The standard issue bolter has been replaced with what appears to be an overly large las-rifle of curious design due to the scarcity of ammunition.

The las-rifle has a variable output and can fire in a number of spectrums up to and including ultra-violet, though this drains the battery something fierce. Also they are excellent for vampire hunting, and the Inquisition makes much use out of the Rainbow Warriors for this.

They have maintained the dishonourable and distasteful, though undeniably effective, methods of warfare of their progenitors.

After each successful campaign a RW is permitted to add another colour to their armour. If one of these individuals is witnessed dressed like a fabulous fag-clown then you may be certain that they have a body count behind them usually reserved for nuclear attacks.

They are disproportionately active for a single chapter and their numbers fluctuate wildly, this is assisted by their breed and typical gear which are relatively quick and easy to produce.

Why Corax?

I have no problem with it but is there a reason for that Primarch in particular?

Savlar is probably an exception, as the people there see military service as a way to get off their shithole world. Of course, you'd think that you'd get just as many volunteers that it wouldn't be necessary

It was posted last thread an alternate origin for Krieg about how the weapons used had fucked them up at a genetic level that made them as they are.

Maybe that is what happened to the Savlars instead.

Thousands of years wading through toxic soup has made them more or less immune to most chemical weapons but at the price that they hardly ever see 40 years.

Attempts to undo this damage by the AdBio have not met with noticeable success in part because the AdBio are mystified at how they work at a genetic level at all or what has twisted them up so much.

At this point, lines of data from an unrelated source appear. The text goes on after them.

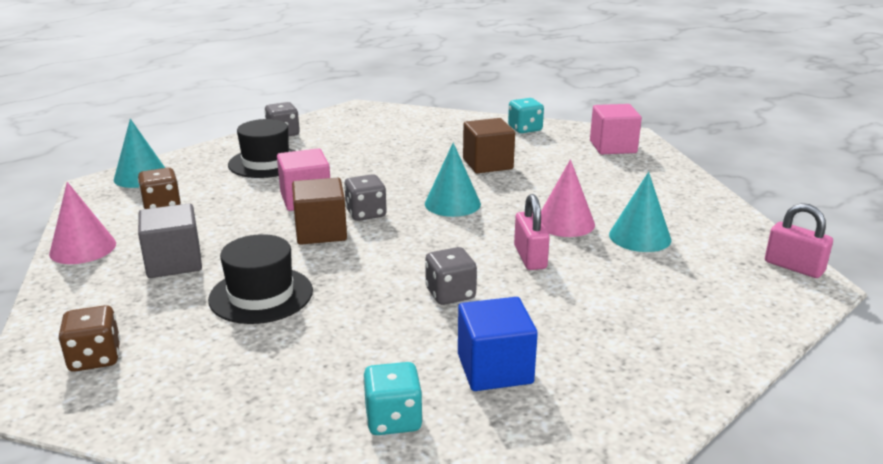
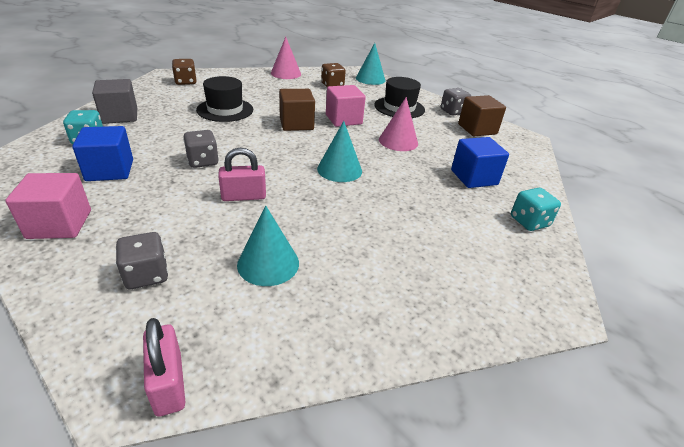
camera: 85 degrees right, 10 degrees up
grey cube [138,203,202,278] -> grey cube moved to [92,79,137,124]
grey dice [344,174,387,221] -> grey dice moved to [116,232,168,289]
brown cube [463,118,515,173] -> brown cube moved to [458,95,506,136]
pink cone [541,159,595,237] -> pink cone moved to [379,97,418,151]
pink cube [590,104,642,154] -> pink cube moved to [5,173,91,239]
pink padlock [765,203,833,278] -> pink padlock turned 60 degrees counterclockwise [143,318,185,417]
none -> blue cube [451,137,509,188]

>what has twisted them up so much
its clear what twisted them up so much, the AdCybernetica, which explains why the AdBio has its work cut out for it. Also, the so far the Savlar have already fit the description, but they aren't fatalistic because they're naturally short lived, but because the planet is so fucking hostile and they embrace that hostility with wild abandon. A lot of the comparisons have been to the Scum in eclipse phase, which are technically immortal, and the original theme was something like punkish junkies in an army. I figure its more that the Savlar hardly reach 40, partly from an ever increasing amount of toxin in them, but also because they tend to overdose on their anti-toxin painkillers, or lead suicidal charges in their thirties, or volunteer for a new augmentation that fucks up horribly.

They're just as fatalistic as Kriegers, but their outlook should be almost the opposite otherwise.

Makes sense. They live short, brutal lives and when given the choice they'd rather die for something that matters than slowly waste away or die of self-induced drug poisoning.

He would pity them and understand their point.

Should Savlar have it's own branch of the AdMech?

Not hereteks or anything, just an unpopular/poor order.

I could see some Savlar junkies managing to run a scam to get AdMech membership for money/legal protections/access to more exotic chems for better drugs.

I can't see them getting membership in the Mars Priesthood as such but I can see them sending for a siblinghood with the promise of good pay, their own workshop, first dibs on any old tech dug up and all the drugs they want.

Down side is all this comes with having to live on Savlar.

They would attract either the disgraced or the desperate or the mad.